Text Complexity: A Somewhat Truncated Primer.

The Common Core State Standards suggest a three-part model for thinking about text complexity. Don't be put off by this being from the Common Core. It's actually a pretty good way to think about the texts we ask our students to read.
3 Domains of Text Complexity from CCSS
for English Language Arts & Literacy in History/Social Studies, Science, and Technical Subjects. Appendix A, p. 4.

The foundation of the triangle is "reader and task."

As readers we each have preferences, strengths, and weaknesses. We have reading histories which impact our senses of ourselves as readers. We also have motivations, or lack of, which impact us as readers. I love reading poetry. Any text on how to build something mechanical, snooze-fest. Reading a novel for fun is not the same reading experience as reading it for a class requiring an analysis and paper on the novel. This can be summed up as experiences, knowledge, and tasks impacting each of us as readers.

The task part of this is the "purpose, complexity, and questions posed" (CCSS, Appendix A, p. 4). My understanding of this is that what we are asking kids to do with a text, how we are asking them to do it, and the way we are asking students to show what they understand are all components of reading comprehension task. 

The quantitative dimensions of text complexity are measurable: the average number of syllables in words, the average number of words in sentences. The variety of sentence lengths and structure. There are computer programs that can quickly and accurately chug through text to measure and calculate syllables, words, sentences.

"Text cohesion" is also part of this. According to CCSS beloved Appendix A, text cohesion is how "tightly the text holds together" (p. 7). Text cohesion is how much the text works to support the reader by deliberately using concrete language, repetition, definitions, so that the reader is supported and guided through the text. For example, I would humbly make the case that T.S. Eliot's The Waste Land has very low text cohesion.
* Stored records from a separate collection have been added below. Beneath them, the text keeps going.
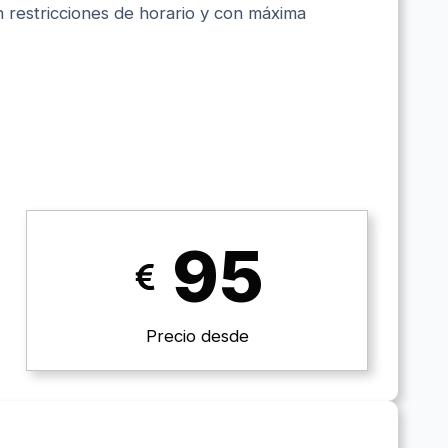
n restricciones de horario y con máxima
95
Precio desde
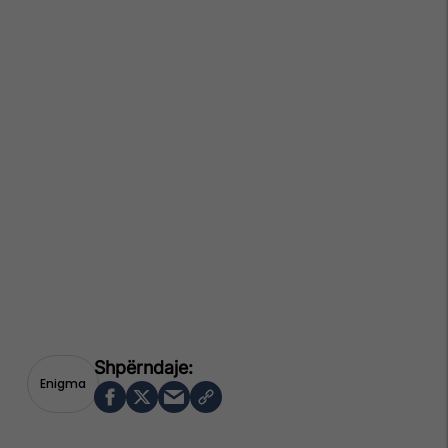
Enigma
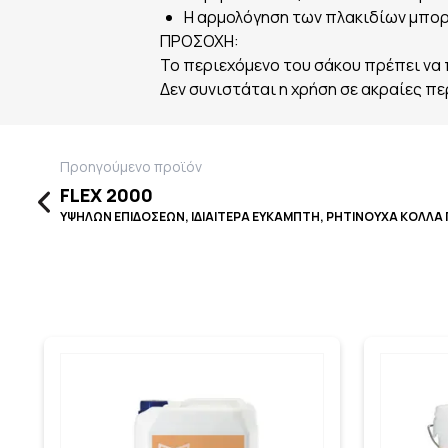
Η αρμολόγηση των πλακιδίων μπορεί
ΠΡΟΣΟΧΗ:
Το περιεχόμενο του σάκου πρέπει να
Δεν συνιστάται η χρήση σε ακραίες 
Προηγούμενο προϊόν
FLEX 2000
ΥΨΗΛΩΝ ΕΠΙΔΟΣΕΩΝ, ΙΔΙΑΙΤΕΡΑ ΕΥΚΑΜΠΤΗ, ΡΗΤΙΝΟΥΧΑ ΚΟΛΛΑ 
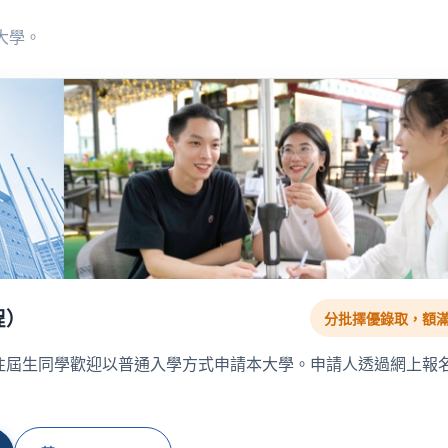
大學。
程）
分批擇優錄取，額
往屆生同學歡迎以普通入學方式申請本大學。申請人透過網上報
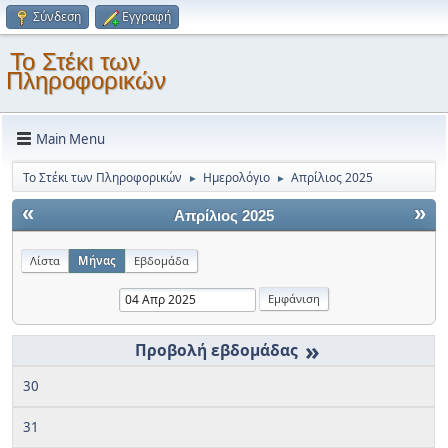
Σύνδεση
Εγγραφή
Το Στέκι των
Πληροφορικών
Main Menu
Το Στέκι των Πληροφορικών
Ημερολόγιο
Απρίλιος 2025
►
►
«
»
Απρίλιος 2025
Λίστα
Μήνας
Εβδομάδα
»
30
31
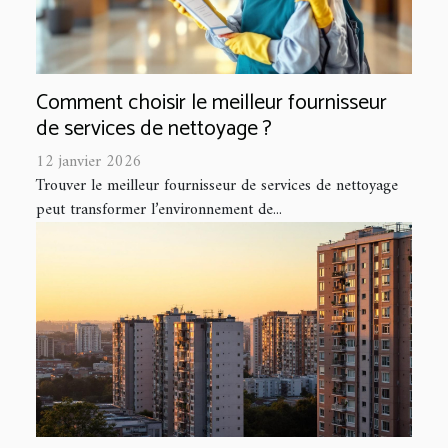
Comment choisir le meilleur fournisseur
de services de nettoyage ?
12 janvier 2026
Trouver le meilleur fournisseur de services de nettoyage
peut transformer l’environnement de...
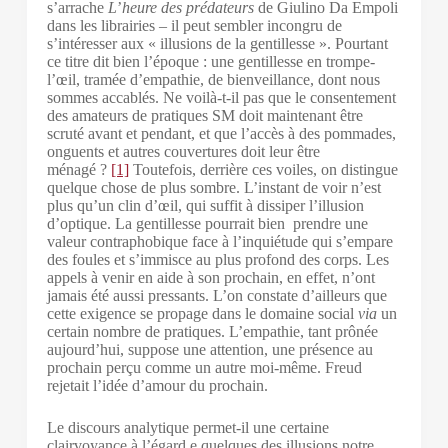
s’arrache
L
’
heure des prédateurs
de Giulino Da Empoli
dans les librairies
–
il peut sembler incongru de
s’intéresser aux « illusions de la gentillesse ». Pourtant
ce titre dit bien l’époque : une gentillesse en trompe-
l’œil, tramée d’empathie, de bienveillance, dont nous
sommes accablés. Ne voilà-t-il pas que le consentement
des amateurs de pratiques SM doit maintenant être
scruté avant et pendant, et que l’accès à des pommades,
onguents et autres couvertures doit leur être
ménagé ?
[1]
Toutefois, derrière ces voiles, on distingue
quelque chose de plus sombre. L’instant de voir n’est
plus qu’un clin d’œil, qui suffit à dissiper l’illusion
d’optique. La gentillesse pourrait bien prendre une
valeur contraphobique face à l’inquiétude qui s’empare
des foules et s’immisce au plus profond des corps. Les
appels à venir en aide à son prochain, en effet, n’ont
jamais été aussi pressants. L’on constate d’ailleurs que
cette exigence se propage dans le domaine social
via
un
certain nombre de pratiques. L’empathie, tant prônée
aujourd’hui, suppose une attention, une présence au
prochain perçu comme un autre moi-même. Freud
rejetait l’idée d’amour du prochain.
Le discours analytique permet-il une certaine
clairvoyance à l’égard e quelques des illusions notre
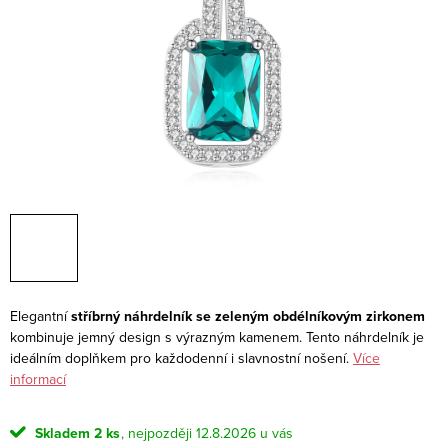
Elegantní
stříbrný náhrdelník se zeleným obdélníkovým zirkonem
kombinuje jemný design s výrazným kamenem. Tento náhrdelník je
ideálním doplňkem pro každodenní i slavnostní nošení.
Více
informací
Skladem
2 ks
12.8.2026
It is extremely difficult to read and to comprehend. The poem is full of allusions, abstract language, sophisticated imagery, references to other languages and customs, and vignettes that feel "dropped" into the text without context or explanation. In a decent edition of the poem, there are frequently more explanatory footnotes on the page than the actual poem. And I say, thank the reading goddesses for the footnotes, or I'd be lost! There are computer programs that can quickly and accurately chug through text to measure and calculate syllables, words, sentences. 

The qualitative dimensions of text complexity are not easily or clearly measurable. The intended meaning or purpose of the text, the degree of difficulty of the language used, and what kind of background knowledge a reader needs are part of qualitative measures of text complexity. Only a human-being is capable of a qualitative assessment of a text.